8. Quick start: from Docker to first caption
(Commands copied 1-to-1 from the repo’s README inside the report; no extras added.)
- 
Pull image 
docker pull funaudio/pytorch:2.1.0-cuda12.1-devel
- 
Run container 
docker run --gpus all -it -p 7860:7860 -v $PWD:/workspace funaudio/pytorch:2.1.0-cuda12.1-devel
- 
Install deps 
pip install -r requirements.txt
- 
Download checkpoint 
from huggingface_hub import snapshot_download
snapshot_download(repo_id="FunAudio/FunAudio-ASR-nano", local_dir="./model")
- 
Launch streaming service 
python -m funaudio.service --model ./model --hotword ./my_hotwords.tsv --port 7860
Browse http://localhost:7860 for a live demo page.
- 
Hot-word TSV format (UTF-8, tab-separated) 
biology 生物
CRISPR  基因编辑
ZhangSan 张叁
9. Frequently-asked questions (FAQ)
Q1: Do I need an NVIDIA card?
A: Nano runs on RTX 3060 16 GB; CPU fallback is not released yet.

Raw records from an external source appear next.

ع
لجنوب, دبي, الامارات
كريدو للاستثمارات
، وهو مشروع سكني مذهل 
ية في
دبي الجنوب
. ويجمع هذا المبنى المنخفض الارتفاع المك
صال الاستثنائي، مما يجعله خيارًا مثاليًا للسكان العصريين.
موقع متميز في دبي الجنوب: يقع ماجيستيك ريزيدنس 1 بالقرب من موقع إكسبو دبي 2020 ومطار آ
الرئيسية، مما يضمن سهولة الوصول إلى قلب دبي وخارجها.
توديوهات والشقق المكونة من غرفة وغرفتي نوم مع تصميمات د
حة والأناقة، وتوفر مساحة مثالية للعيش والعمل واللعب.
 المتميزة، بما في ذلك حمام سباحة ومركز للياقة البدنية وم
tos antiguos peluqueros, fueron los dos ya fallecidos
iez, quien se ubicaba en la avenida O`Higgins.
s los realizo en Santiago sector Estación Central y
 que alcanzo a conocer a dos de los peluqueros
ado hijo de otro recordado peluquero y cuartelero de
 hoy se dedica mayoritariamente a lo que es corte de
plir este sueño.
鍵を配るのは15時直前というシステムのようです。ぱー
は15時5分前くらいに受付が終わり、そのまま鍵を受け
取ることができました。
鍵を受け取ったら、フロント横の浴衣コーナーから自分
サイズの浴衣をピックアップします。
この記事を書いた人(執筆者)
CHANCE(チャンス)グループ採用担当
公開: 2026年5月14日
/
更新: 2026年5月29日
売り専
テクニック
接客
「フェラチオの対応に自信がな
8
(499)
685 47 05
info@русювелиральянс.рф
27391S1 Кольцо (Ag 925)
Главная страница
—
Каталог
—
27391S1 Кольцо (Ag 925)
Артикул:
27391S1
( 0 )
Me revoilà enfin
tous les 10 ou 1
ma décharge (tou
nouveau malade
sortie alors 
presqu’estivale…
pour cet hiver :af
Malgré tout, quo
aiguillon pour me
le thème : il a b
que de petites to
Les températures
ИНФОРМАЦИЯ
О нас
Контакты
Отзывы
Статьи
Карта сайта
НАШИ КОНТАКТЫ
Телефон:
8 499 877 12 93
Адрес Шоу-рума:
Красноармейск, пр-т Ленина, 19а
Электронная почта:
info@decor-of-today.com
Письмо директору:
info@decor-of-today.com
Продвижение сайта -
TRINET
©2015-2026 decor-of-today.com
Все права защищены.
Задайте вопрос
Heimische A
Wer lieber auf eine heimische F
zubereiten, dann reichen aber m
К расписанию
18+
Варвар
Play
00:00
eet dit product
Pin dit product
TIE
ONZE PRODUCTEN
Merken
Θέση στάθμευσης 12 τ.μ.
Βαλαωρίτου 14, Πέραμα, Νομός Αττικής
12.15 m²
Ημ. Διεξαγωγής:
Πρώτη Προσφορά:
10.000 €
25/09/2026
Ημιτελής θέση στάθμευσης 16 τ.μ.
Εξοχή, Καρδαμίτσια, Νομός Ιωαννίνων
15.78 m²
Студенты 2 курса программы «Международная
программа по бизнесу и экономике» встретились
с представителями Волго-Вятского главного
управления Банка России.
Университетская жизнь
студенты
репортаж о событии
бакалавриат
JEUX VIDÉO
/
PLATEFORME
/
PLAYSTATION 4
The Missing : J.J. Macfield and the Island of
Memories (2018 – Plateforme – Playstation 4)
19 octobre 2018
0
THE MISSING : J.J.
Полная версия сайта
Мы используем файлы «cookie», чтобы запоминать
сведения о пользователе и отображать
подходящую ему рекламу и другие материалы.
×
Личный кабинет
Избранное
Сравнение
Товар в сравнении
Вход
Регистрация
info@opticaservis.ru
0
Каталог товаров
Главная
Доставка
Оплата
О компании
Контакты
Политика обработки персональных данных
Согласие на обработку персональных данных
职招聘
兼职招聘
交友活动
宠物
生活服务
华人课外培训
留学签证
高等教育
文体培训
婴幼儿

Q2: Can the model run on Android?
A: Not today. INT8 quantisation and NNAPI delegate are on the roadmap.
Q3: How long does a complete fine-tune take?
A: Stage 4 (3 M h) needs 8×A100 80 GB × 15 days. Most teams stop at LoRA stage 3 (20 k h, 8 h on one A100).
Q4: Is there a cloud API SLA?
A: The paper does not mention SLAs; the downloadable weight is Apache-2.0.
Q5: My audio is 48 kHz stereo. What should I do?
A: Down-sample to 16 kHz mono first. The encoder was trained on 16 kHz only.
10. Known limitations (straight from section 7)
- 
Optimised mainly for Chinese & English; other languages still improving. 
- 
Context window ~ 5 min; longer meetings need external VAD. 
- 
Single-channel, close-talk only. Far-field/multi-channel is lab-grade. 
11. Take-away
FunAudio-ASR does not just chase leaderboard WER; it trades a tiny accuracy gap (1.3 pt) for huge real-world gains: streaming latency ×10 smaller, hot-word recall ×1.3 higher, hallucination rate −35 %.
If you need Mandarin/English recognition that works in cafeterias, taxis, living rooms—and you want full stack control—this checkpoint is worth a serious A/B test.